La dottoressa Marescotti poi continua spiegandoci che obbligo dell’educatore è di rimanere sempre in ascolto, in costante ricerca e formazione rispetto alla propria persona, alle proprie conoscenze e alla propria professionalità. Già “solo” così facendo il rischio di indottrinamento nei confronti degli altri si attenuerà poiché non essendo rigido con se stesso e le sue posizioni, l’educatore sarà aperto al dialogo e al confronto anche con gli altri, mantenendo sempre una consona elasticità mentale.

L’educatore deve far proprio un abito mentale che lo porti ad interrogarsi sulla natura della costruzione della conoscenza di cui si avvale per costruire la relazione educativa con l’altro, sui suoi fondamenti, sui suoi processi; – l’insegnante/educatore deve essere, in prima persona, un didatta: ovvero deve ricercare in proprio, e continuamente, una sempre maggiore coerenza mezzi-fini ed efficacia comunicativa, costruendo e revisionando in itinere gli strumenti del proprio pensiero e della propria azione, a partire dai linguaggi di cui servirsi; – l’insegnante/educatore deve essere consapevole della propria postura, anche ideologica, nei confronti del mondo e dei suoi fenomeni: ciò gli impone un esercizio costante di auto-sorveglianza, di auto-controllo, di riflessività”.

Di fatto, non influenzare l’altro è impossibile, ma è possibile scegliere il come, il quanto e il dove indirizzare la propria influenza con la piena consapevolezza del peso che questa avrà sulla vita altrui. Sarà quindi un dovere deontologico dell’educatore influenzare il presente del suo educando con il pensiero lungimirante del Bene futuro di quest’ultimo.

Ma come capire quale sia il Bene del nostro educando?

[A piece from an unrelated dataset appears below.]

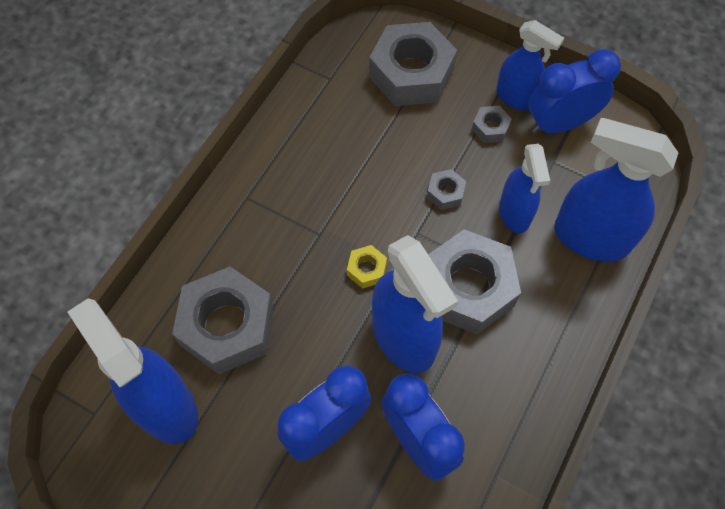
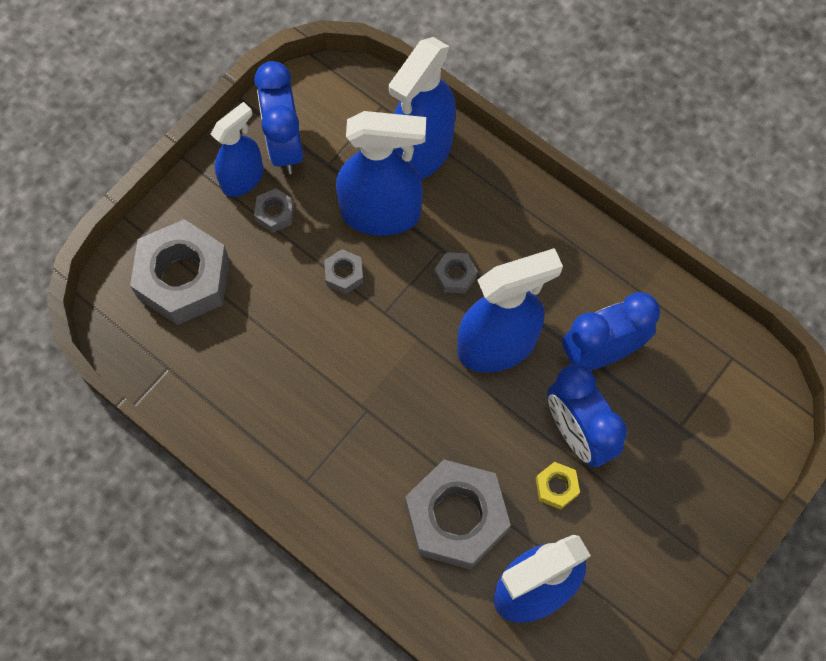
camera: 80 degrees left, 5 degrees up
yellow nut [347,245,387,289] -> yellow nut moved to [536,462,580,510]
grey nut [428,229,521,334] -> grey nut [434,252,477,293], size x0.43
blue spray bottle [499,144,550,233] -> blue spray bottle [336,111,426,236], size x1.60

Non esiste una risposta univoca: la crescita, l’educazione, la vita sono un terno al Lotto. Nessuno di noi ha la palla di cristallo per prevedere il futuro, ma quando in difficoltà, possiamo tornare alle origini del nostro lavoro riprendendo in mano i capisaldi che ci hanno ispirati a scegliere questa professione, i testi che ci hanno formati e i valori che li hanno determinati.

Certo, abbiamo più volte detto che educare è una crescita costante sia per l’educando che per l’educatore, una costante messa in discussione, ma è anche vero che ognuno di noi ha delle certezze etico-morali su cui fonda la sua vita e la sua professione e la stessa professione ha dei suoi principi fondamentali che la animano.

Tornare a quei principi, declinarli alla nostra situazione e combattere affinché si affermino è di fatto l’unico modo che abbiamo per educare. Anzi, vi dirò di più: tornare a quei principi, declinarli alla nostra situazione e combattere affinché si affermino è di fatto il cuore dell’azione educativa, il nostro dovere professionale supremo dal quale, per considerarci educatori, non possiamo prescindere.

A presto,

Giancarla.

Fonti: Annali online della Didattica e della Formazione Docente; Introversadoc; Luigi Secco; Riflessioni.it.